Na Região Metropolitana de Salvador, tal como no Grande Rio, facções criminosas disputam territórios densamente povoados e mal assistidos pelo setor público para, dali, administrarem o varejo de drogas ilícitas. Na Zona Oeste carioca, há confrontos fazendo aniversário. Anteontem, criminosos feriram três passageiros ao lançar, depois de um assalto, uma granada num ônibus em plena Avenida Brasil, altura de Barros Filho. Pretendiam supostamente incriminar a quadrilha rival.

Não é de hoje que há facções do Rio e a dominante em São Paulo se expandindo, Brasil afora, em aliança com quadrilhas locais ou aniquilando-as. Muitos grupos criminosos são comandados de dentro de presídios. Armas de guerra, tragicamente comuns em favelas cariocas, também chegaram à Bahia. Em 2023, a polícia local já apreendeu 48 fuzis. É mais que o dobro de todo o ano passado, embora um décimo do que as forças de segurança fluminenses recolheram até agosto de 2023.

A Bahia já convive com ônibus incendiados em reação às operações e à letalidade policiais, outro signo fluminense. Ainda ontem, dois coletivos foram destruídos em Duque de Caxias, na Baixada. Jornalistas estão usando coletes à prova de bala nas reportagens sobre a violência urbana. Conta-se às centenas o número de estudantes sem aulas em dias de confronto; estabelecimentos comerciais são impedidos de funcionar. Na semana passada, aportou na Bahia um navio com blindados da PF, conhecidos no Rio como caveirões.

— O que temos visto nos últimos anos na Bahia é o aprofundamento de uma lógica na segurança pública que o Rio gestou durante décadas. O crescimento de 300% na letalidade policial dá mostra dessa realidade. Vemos tanto o fortalecimento de grupos criminais quanto o surgimento de novos. Desde 2019, há no estado grupos com dinâmica muito semelhante a milícias, com participação de agentes e ex-agentes no controle dos territórios e de serviços. Enquanto o cenário criminal fica mais complexo, vemos as polícias descoordenadas e agindo com violência sem precedentes — diz Pablo Nuñes, coordenador de pesquisas da Rede de Observatórios de Segurança, que alcança sete estados (RJ, SP, BA, PE, MA, PA, PI).

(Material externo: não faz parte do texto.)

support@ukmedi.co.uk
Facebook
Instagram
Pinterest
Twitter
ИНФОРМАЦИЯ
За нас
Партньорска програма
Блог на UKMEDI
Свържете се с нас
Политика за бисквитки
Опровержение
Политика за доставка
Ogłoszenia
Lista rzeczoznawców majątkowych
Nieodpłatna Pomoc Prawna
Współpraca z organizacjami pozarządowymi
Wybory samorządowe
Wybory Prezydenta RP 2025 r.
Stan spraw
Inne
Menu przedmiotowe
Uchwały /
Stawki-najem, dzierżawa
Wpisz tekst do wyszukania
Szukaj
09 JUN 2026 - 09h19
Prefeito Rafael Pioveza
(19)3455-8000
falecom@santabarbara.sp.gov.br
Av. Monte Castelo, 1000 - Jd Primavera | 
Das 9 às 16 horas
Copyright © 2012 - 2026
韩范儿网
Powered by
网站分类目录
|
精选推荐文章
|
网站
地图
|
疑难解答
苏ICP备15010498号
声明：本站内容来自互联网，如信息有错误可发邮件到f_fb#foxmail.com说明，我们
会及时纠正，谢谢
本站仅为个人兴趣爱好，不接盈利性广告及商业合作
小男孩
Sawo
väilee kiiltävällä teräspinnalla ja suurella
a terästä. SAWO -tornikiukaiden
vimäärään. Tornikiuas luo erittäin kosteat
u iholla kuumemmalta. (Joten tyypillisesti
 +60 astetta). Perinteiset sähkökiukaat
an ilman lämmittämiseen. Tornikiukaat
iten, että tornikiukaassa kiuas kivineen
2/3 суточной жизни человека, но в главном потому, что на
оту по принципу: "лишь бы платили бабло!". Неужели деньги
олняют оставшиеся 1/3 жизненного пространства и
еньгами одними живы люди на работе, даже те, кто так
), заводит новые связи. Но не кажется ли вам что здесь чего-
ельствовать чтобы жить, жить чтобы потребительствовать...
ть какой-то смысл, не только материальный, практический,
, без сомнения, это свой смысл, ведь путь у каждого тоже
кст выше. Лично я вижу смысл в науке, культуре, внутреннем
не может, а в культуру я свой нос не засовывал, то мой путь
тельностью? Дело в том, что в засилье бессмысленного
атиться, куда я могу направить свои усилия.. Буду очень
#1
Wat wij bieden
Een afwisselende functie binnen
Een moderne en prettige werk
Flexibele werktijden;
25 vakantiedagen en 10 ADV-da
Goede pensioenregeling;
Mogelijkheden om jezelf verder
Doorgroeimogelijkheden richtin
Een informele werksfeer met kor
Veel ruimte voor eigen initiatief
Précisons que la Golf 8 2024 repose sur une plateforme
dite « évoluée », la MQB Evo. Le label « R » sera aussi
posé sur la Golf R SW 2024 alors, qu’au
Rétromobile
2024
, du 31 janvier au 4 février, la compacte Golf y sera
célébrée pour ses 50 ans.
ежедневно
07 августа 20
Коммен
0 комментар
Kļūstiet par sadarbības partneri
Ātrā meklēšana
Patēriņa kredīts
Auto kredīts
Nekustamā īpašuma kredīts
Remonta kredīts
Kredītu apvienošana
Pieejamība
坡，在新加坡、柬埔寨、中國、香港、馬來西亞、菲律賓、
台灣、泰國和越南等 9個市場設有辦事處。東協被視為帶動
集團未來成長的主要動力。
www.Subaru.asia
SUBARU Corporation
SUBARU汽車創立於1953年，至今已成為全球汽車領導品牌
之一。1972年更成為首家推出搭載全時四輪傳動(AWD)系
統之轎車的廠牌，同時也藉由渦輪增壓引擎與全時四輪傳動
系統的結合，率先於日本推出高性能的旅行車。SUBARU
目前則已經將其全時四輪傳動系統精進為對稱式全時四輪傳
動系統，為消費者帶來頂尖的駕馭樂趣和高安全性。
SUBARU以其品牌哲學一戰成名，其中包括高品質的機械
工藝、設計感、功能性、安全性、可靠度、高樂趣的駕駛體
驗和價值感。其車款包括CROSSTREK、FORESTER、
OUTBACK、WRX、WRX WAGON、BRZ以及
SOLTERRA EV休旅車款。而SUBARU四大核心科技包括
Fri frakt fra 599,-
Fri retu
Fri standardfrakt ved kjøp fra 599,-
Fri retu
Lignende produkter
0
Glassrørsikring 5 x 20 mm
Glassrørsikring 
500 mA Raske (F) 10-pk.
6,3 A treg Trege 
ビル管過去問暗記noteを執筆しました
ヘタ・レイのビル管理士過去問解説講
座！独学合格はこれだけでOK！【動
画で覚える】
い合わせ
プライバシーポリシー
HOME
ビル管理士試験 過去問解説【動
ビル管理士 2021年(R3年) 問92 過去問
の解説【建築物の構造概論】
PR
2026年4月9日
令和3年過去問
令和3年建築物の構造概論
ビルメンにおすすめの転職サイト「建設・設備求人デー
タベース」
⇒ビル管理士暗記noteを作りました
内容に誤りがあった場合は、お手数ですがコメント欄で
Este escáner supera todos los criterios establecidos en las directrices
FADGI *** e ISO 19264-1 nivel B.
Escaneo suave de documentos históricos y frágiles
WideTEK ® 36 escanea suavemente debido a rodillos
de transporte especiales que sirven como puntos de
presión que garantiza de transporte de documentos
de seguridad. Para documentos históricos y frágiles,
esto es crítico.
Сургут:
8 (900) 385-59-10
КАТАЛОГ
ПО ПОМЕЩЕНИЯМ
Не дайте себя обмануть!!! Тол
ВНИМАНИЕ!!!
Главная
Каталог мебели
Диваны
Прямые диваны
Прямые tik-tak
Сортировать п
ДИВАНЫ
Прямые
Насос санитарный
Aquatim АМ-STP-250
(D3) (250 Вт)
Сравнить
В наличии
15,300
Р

O que a Bahia não pode é ser o Rio amanhã. Passamos por tudo isso e seguimos mergulhados na brutalidade e com o crime dando as cartas. Se, como declarou Ricardo Capelli, número 2 do Ministério da Justiça, “crime organizado não se combate com rosas”, tampouco é com chacinas. Autoridades baianas e o governo Lula têm a oportunidade de experimentar outra forma de enfrentar os grupos armados do tráfico e da milícia. Repetir o de sempre produzirá resultados já conhecidos. É hora de montar estratégia para asfixiar financeiramente as quadrilhas, equipar as polícias e coibir a corrupção de agentes públicos, rever o sistema carcerário. E impedir a chegada de armas e drogas que, como no Rio, não são produzidas nas comunidades dominadas e múltiplas vezes vítimas da barbárie.